DIRECTIONS:
• A. In two sentences, what does the comment on browser compositing argue?
• B. How would you render this sentence from the comment on browser compositing in Spanish: "I grant that you have to use the native compositor to get accelerated video on some platforms."
• C. Answer these questions from the comment on browser compositing:
(i) Does any modern browser run its CSS compositor on the main thread?
(ii) For transparent regions, what can a browser export so that it can be composited over other content?
(iii) Which file in Gecko does the writer invite doubters to try reading?

TEXT FOR ANALYSIS:
===============

The browser can and should do the same with its CSS compositor. There's no reason why the CSS compositor should run on the main thread (and, in fact, no modern browser works this way).

> - Sometimes web rendering engines are embedded in apps. Your app may want to draw web content that filters some other content that's behind it. This content may not be available to the browser engine (it may be in a separate process, for example). A native layer can apply this filter in the compositor process, where the content is available.

For transparent regions, a browser can do this by simply exporting its entire composited tree as a single transparent layer, where it can be composited over other content. In the case of a single-layer page, this is what the browser is doing anyway.

If you're talking about CSS filters, there's no way that I know of in CSS to say "filter the stuff behind me" in the first place. You can only filter elements' contents.

> - Using the native compositor makes it easier to embed components (like video) that are provided by the system as native layers.

I grant that you have to use the native compositor to get accelerated video on some platforms. But that doesn't mean that a browser should do everything this way. In fact, no browser even tries to export all of CSS to the compositor: this is why you have the various "layerization" hacks which give rise to the sadness in this article. Reducing what needs to be layerized to just video would actually decrease complexity a lot over the status quo. (If you don't believe me, try to read FrameLayerBuilder.cpp in Gecko. It would be way simpler if video were the only thing that generated layers.)

===============

DATA EXTRACT:
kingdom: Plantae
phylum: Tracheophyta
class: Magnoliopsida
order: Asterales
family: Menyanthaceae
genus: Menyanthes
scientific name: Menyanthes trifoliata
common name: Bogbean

===============

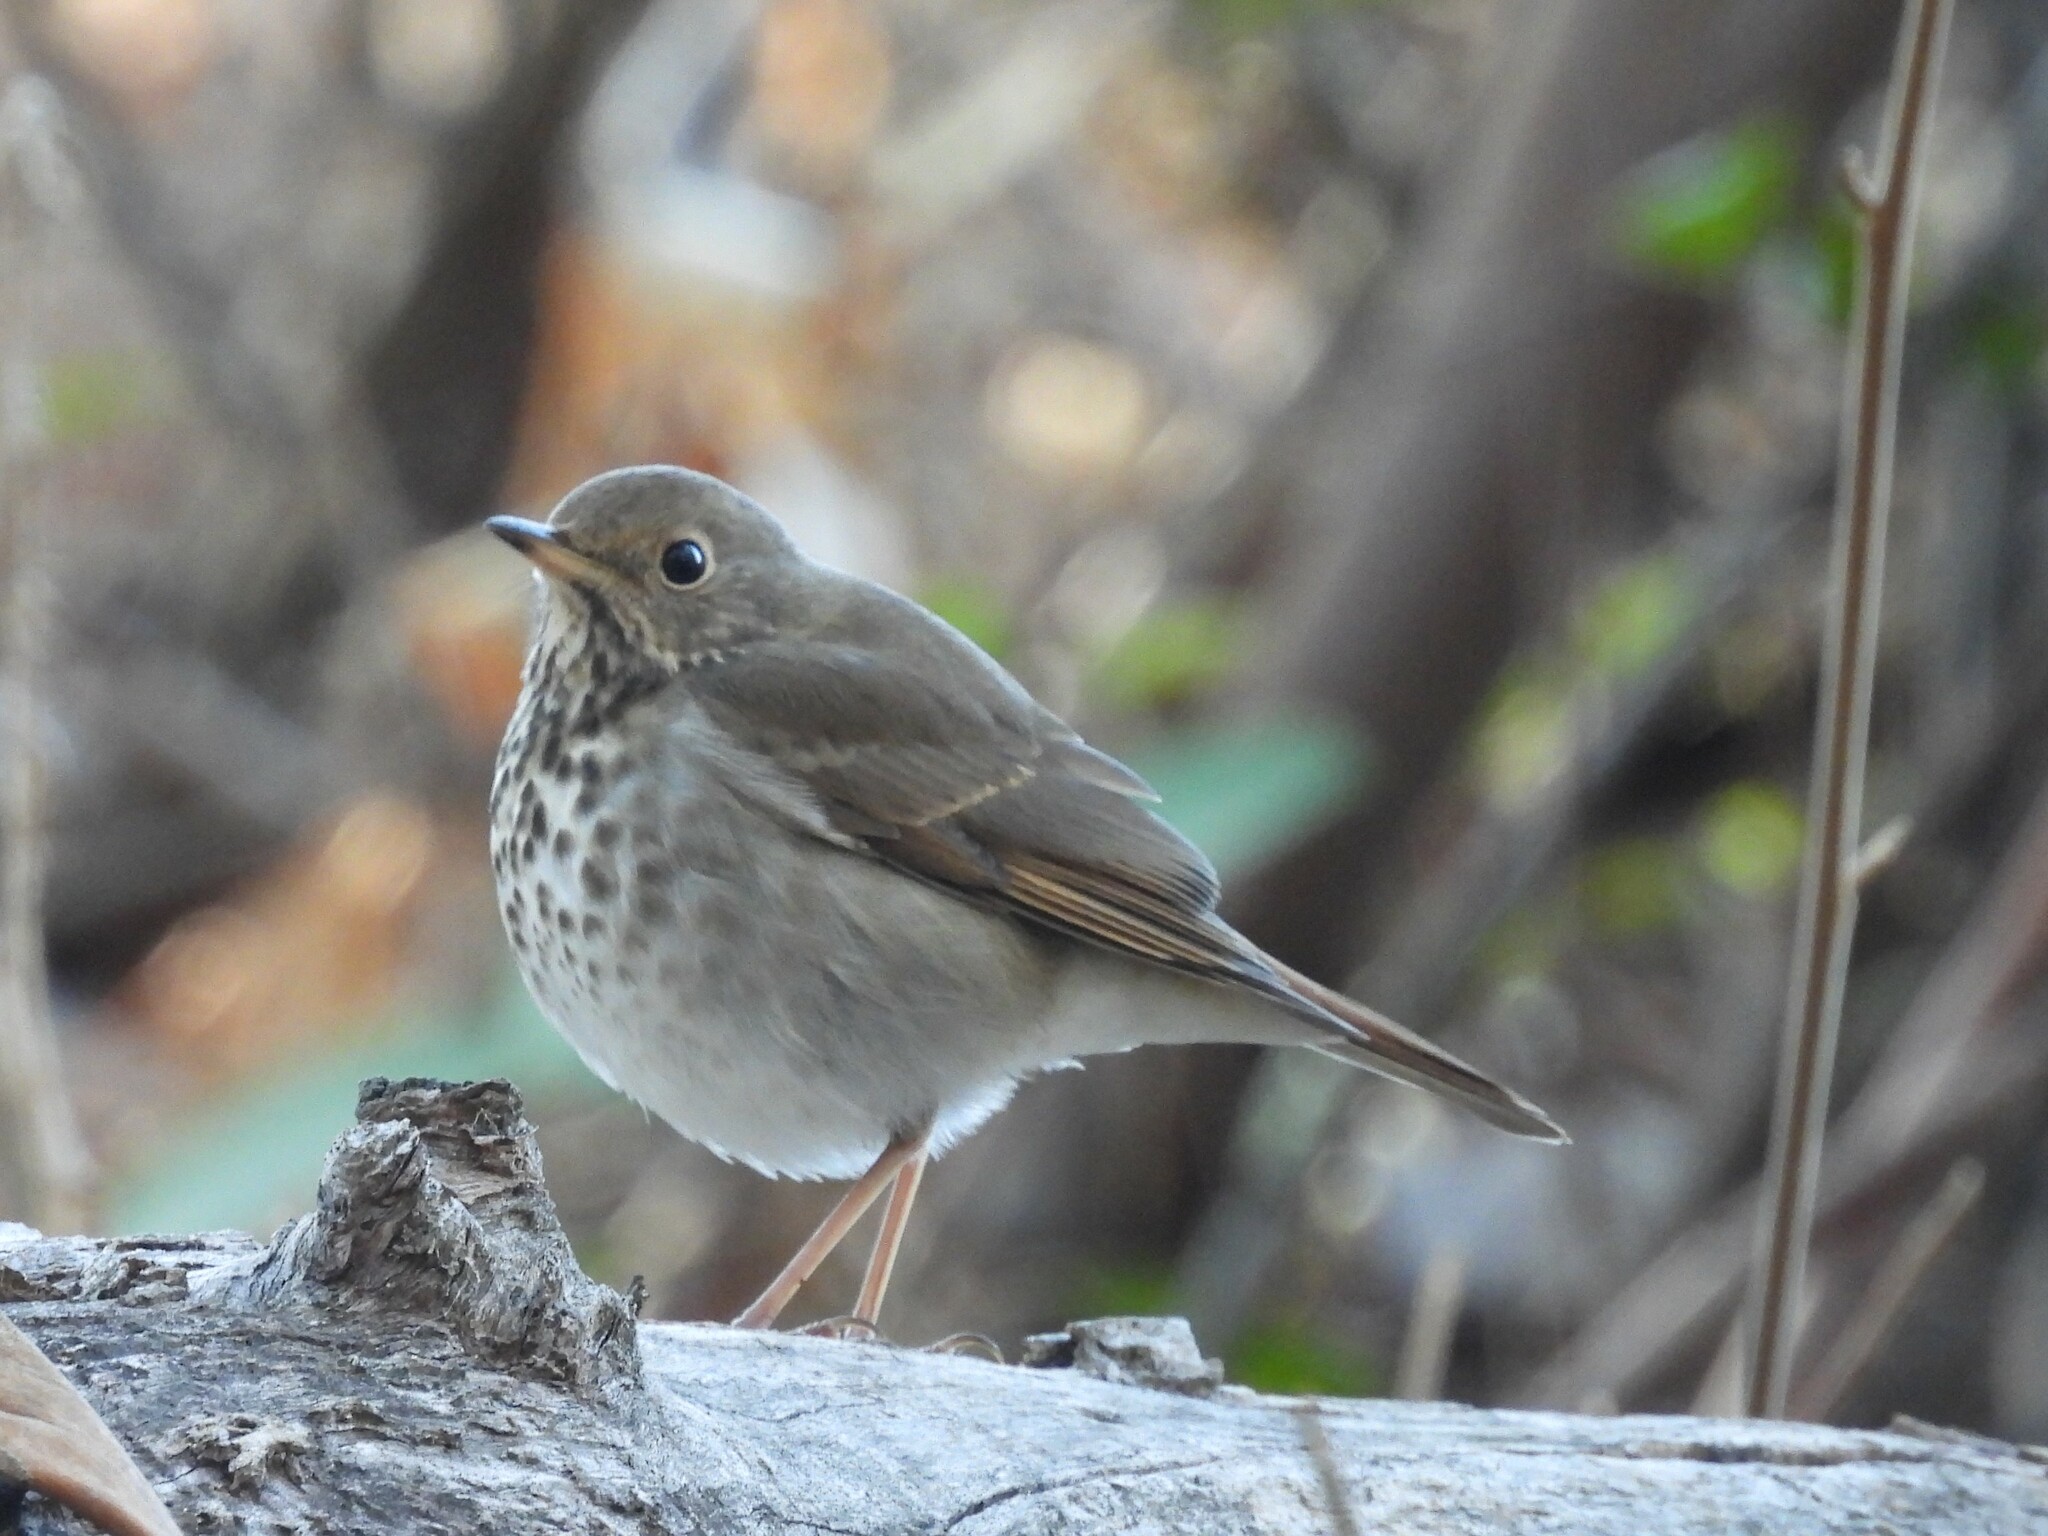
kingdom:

===============

SET OF ANSWERS:
• A. The writer argues that a browser should run its CSS compositor off the main thread, notes that no modern browser works otherwise, and says that transparent regions can be handled by exporting the entire composited tree as a single transparent layer. The writer grants that the native compositor is needed for accelerated video on some platforms, but holds that limiting layerization to video would greatly reduce complexity compared with the status quo.

• B. Reconozco que hay que usar el compositor nativo para obtener video acelerado en algunas plataformas.

• C.
(i) No.
(ii) Its entire composited tree, as a single transparent layer.
(iii) FrameLayerBuilder.cpp.